» TASK DIRECTIONS
Within the records below, reproduce without change the lines from the line that has "M628 306 636 327 607 338 599 317Z" through the line that has "M1289 3 1310", and only those.

** RECORDED INFORMATION follows **

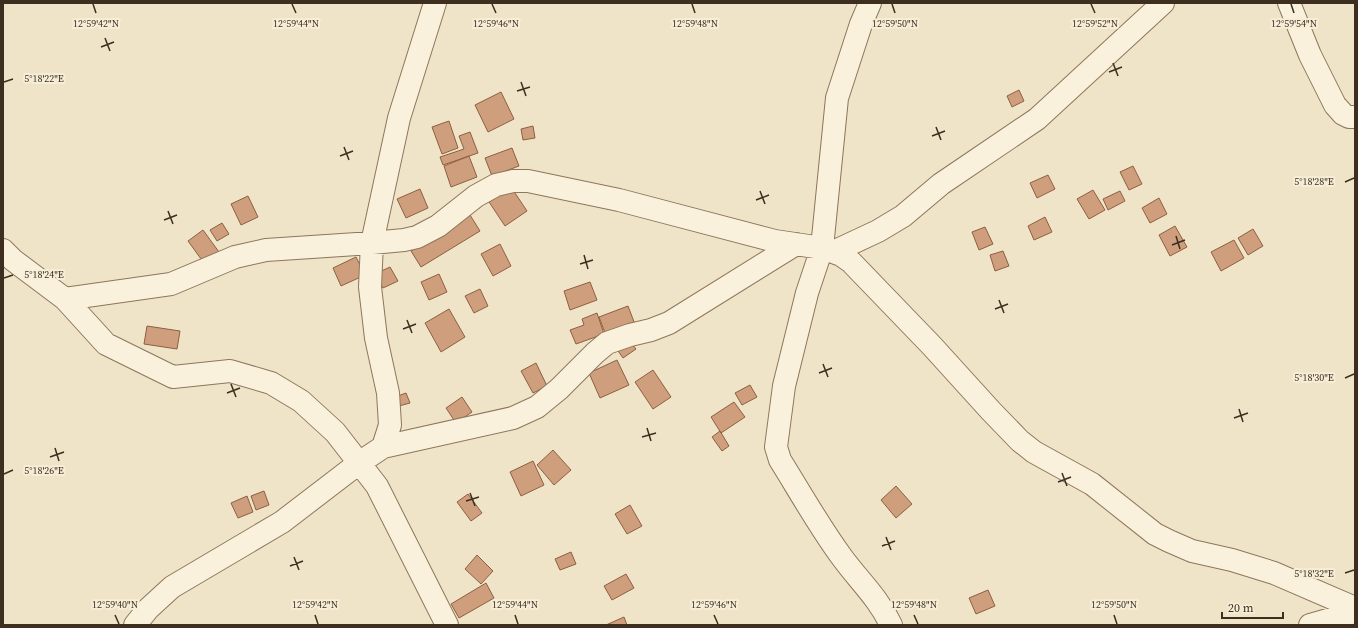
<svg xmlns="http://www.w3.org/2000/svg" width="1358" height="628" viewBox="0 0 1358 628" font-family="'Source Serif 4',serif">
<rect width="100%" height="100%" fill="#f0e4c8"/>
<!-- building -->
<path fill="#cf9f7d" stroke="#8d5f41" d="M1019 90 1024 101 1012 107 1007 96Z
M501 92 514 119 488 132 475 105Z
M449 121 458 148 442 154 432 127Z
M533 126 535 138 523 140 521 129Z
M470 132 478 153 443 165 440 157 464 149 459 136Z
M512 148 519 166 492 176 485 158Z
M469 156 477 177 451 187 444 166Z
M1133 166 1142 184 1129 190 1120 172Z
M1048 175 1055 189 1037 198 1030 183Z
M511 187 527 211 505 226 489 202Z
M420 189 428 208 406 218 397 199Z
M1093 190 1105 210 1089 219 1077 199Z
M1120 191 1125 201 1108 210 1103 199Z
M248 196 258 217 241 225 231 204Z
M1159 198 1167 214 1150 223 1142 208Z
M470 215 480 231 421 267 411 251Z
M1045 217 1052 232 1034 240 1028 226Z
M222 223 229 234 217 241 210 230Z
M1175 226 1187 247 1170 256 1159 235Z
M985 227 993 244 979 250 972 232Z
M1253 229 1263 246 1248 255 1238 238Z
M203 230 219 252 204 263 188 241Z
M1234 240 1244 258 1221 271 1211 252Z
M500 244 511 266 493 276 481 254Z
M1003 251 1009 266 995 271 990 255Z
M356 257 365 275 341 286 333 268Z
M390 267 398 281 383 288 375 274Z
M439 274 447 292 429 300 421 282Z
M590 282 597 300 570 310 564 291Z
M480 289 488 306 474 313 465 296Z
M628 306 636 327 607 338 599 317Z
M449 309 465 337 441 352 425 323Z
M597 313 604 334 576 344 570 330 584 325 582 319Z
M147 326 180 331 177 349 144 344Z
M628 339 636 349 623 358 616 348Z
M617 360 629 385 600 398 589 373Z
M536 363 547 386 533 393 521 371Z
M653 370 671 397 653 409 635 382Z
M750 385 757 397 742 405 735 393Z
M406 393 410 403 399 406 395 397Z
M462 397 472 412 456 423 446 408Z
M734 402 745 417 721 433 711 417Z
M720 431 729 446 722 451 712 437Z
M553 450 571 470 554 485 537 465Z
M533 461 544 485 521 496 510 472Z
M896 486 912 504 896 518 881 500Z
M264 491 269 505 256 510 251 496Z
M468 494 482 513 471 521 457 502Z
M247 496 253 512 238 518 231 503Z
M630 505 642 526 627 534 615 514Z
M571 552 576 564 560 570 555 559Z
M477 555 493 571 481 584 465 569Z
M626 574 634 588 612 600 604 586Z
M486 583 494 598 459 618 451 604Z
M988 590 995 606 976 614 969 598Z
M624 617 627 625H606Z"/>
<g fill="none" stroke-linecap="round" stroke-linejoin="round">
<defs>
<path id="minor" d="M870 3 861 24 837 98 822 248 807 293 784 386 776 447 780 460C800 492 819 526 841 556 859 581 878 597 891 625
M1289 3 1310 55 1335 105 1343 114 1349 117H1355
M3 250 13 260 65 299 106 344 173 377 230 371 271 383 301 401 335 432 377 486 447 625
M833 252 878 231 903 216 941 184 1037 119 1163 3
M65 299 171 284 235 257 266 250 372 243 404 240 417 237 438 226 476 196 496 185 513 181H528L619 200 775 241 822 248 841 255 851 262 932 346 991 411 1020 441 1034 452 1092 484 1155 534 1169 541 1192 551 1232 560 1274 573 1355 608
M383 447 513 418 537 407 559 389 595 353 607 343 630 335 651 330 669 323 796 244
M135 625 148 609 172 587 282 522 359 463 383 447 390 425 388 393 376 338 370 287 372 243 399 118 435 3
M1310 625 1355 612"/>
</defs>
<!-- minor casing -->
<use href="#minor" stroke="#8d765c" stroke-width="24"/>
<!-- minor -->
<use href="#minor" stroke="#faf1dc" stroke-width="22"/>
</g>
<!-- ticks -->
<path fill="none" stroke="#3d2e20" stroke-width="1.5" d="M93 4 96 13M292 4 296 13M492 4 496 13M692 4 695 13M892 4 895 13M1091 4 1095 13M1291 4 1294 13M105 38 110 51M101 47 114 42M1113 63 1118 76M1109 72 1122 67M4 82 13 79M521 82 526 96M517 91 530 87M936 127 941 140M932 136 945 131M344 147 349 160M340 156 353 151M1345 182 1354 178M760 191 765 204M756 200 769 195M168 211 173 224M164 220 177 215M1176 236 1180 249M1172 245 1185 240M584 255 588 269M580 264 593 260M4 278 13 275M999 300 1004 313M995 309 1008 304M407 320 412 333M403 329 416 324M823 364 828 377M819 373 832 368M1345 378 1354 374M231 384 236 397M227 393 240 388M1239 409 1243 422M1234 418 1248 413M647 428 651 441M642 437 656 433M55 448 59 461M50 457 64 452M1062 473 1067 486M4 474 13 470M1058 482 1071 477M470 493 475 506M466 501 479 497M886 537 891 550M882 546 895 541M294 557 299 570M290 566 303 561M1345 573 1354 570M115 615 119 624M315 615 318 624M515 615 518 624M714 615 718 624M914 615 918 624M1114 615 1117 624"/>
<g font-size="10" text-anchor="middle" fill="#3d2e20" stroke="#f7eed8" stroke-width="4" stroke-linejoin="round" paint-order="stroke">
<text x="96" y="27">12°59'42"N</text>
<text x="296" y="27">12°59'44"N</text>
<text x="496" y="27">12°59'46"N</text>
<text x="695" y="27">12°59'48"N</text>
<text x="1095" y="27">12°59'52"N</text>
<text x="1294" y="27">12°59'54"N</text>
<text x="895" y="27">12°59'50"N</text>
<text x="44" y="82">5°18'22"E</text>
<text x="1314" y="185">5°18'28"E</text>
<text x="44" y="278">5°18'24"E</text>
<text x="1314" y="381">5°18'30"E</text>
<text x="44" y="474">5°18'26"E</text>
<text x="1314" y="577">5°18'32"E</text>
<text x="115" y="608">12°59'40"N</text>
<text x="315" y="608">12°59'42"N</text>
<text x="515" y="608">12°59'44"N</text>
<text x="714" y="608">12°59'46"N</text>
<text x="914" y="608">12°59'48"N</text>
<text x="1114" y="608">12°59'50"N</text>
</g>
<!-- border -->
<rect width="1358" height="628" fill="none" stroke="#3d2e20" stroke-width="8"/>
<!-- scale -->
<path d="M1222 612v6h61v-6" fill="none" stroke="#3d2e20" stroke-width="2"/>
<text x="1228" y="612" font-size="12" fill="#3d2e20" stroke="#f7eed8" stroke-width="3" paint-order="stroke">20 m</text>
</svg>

** End of RECORDED INFORMATION **

» WRITTEN REPLY
M628 306 636 327 607 338 599 317Z
M449 309 465 337 441 352 425 323Z
M597 313 604 334 576 344 570 330 584 325 582 319Z
M147 326 180 331 177 349 144 344Z
M628 339 636 349 623 358 616 348Z
M617 360 629 385 600 398 589 373Z
M536 363 547 386 533 393 521 371Z
M653 370 671 397 653 409 635 382Z
M750 385 757 397 742 405 735 393Z
M406 393 410 403 399 406 395 397Z
M462 397 472 412 456 423 446 408Z
M734 402 745 417 721 433 711 417Z
M720 431 729 446 722 451 712 437Z
M553 450 571 470 554 485 537 465Z
M533 461 544 485 521 496 510 472Z
M896 486 912 504 896 518 881 500Z
M264 491 269 505 256 510 251 496Z
M468 494 482 513 471 521 457 502Z
M247 496 253 512 238 518 231 503Z
M630 505 642 526 627 534 615 514Z
M571 552 576 564 560 570 555 559Z
M477 555 493 571 481 584 465 569Z
M626 574 634 588 612 600 604 586Z
M486 583 494 598 459 618 451 604Z
M988 590 995 606 976 614 969 598Z
M624 617 627 625H606Z"/>
<g fill="none" stroke-linecap="round" stroke-linejoin="round">
<defs>
<path id="minor" d="M870 3 861 24 837 98 822 248 807 293 784 386 776 447 780 460C800 492 819 526 841 556 859 581 878 597 891 625
M1289 3 1310 55 1335 105 1343 114 1349 117H1355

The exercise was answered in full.